Of the country's disabled job seekers, 1 million live in urban areas with Beijing home to over half of their number, according to the China Disabled Persons' Federation (CDPF).
The employment rate of the disabled in Beijing, who are of working age and capable of employment, is around 85 per cent.
By the end of 2008, the municipal government expects this figure to rise to 87 per cent.
In his remarks, Hui urged local governments and all circles of society to keep improving the employment environment of the handicapped and safeguard their labour rights.
"Employment is fundamental to livelihoods and an effective way and important basis for improving disabled people's life, social status and helping them participate in social and economic undertakings," he was quoted by Xinhua as saying yesterday.
Although many disabled people have jobs, their general employment situation remains grave and they are facing increasing pressure and difficulty in finding a job, he said.
Jin Yi, president of Beijing Runsheng Foods Co Ltd and physically impaired himself, said the disabled should make their own efforts to create better lives.
"Despite the physical incon-veniences, the old idea of relying on society's assistance rather than tapping their own potential has prevented some from getting jobs," said Jin.
Although fluent in English, Jin was turned down for tertiary education after graduating from high school.

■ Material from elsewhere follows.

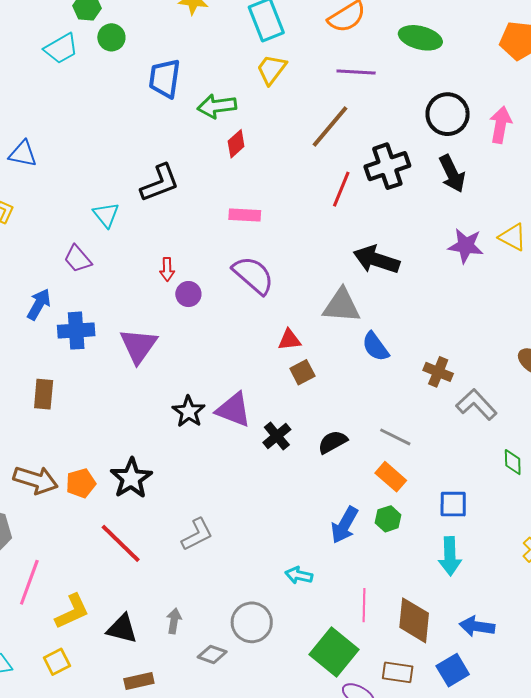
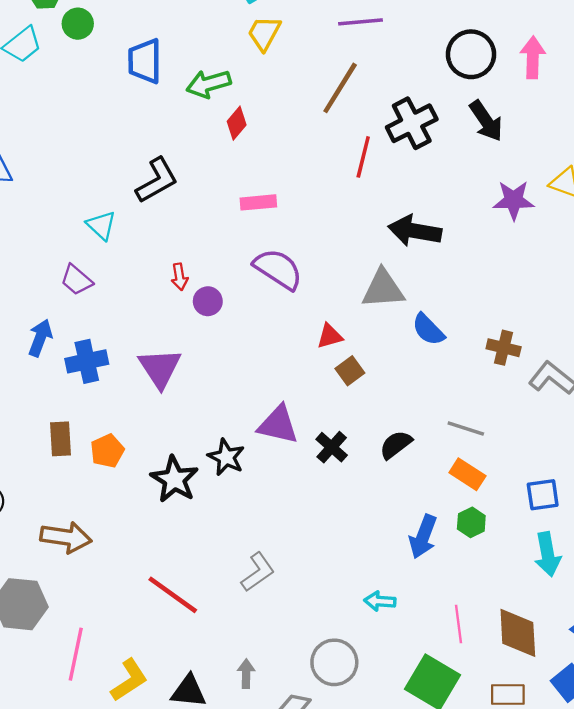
black star: (189, 412) -> (226, 457), moved
black star: (131, 478) -> (174, 479), moved
orange pentagon: (81, 483) -> (107, 451), moved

But he managed to teach himself college courses and opened his own business 10 years ago.
State legislators are considering drafting a regulation on employment for the handicapped, which is expected to include the collection and use of employment insurance.
Early this year, Premier Wen Jiabao said in his government work report delivered on March 5 at the opening of the parliament's annual session: "We will show our concern for the disabled and support programmes that benefit them."
As early as 2003, CDPF Chairman Deng Pufang said at the Fourth Congress of the CDPF that people should not forget that there were 60 million people with disabilities in the country, and they have over 200 million family members.
He said the Chinese Government was working hard to help the coun-try's handicapped population achieve a goal of "equality, participation and sharing" and enjoy as affluent a life as others.
Over the past year, more than 600 of Beijing's disabled citizens have received legal assistance.
In one of the more landmark cases, Chen Xiang, a 17-year-old girl who was knocked down on her newspaper route in 2003 and subsequently handicapped, was compensated by the newspaper-delivery company even though she had signed no workplace injury insurance contract with her employer.
The driver of the vehicle that hit her refused to pay further medical fees after shelling out 13,000 yuan (US$1,600) even after a local court in the city ruled that he must. The ruling was not enforced due to the driver's poor financial condition.
The family of four, which gets by on Chen's father's monthly salary of 2,000 yuan (US$240) had to borrow 30,000 yuan (US$3,600) for Chen's treatment.
The father eventually turned to the Legal Assistance Centre of Beijing Xicheng District for help in January this year.
"The only way he could help his girl in a legal way was to force the newspaper delivery company to pay for workplace-injury insurance," Peng Xinggang, the centre's director, said.
But since Chen had not signed anything on taking the job, this proved difficult.
After negotiation, the company agreed to compensate Chen 7,000 yuan (US$850).
"I am grateful for the result although the money could not cover all of our debts," Chen's father said.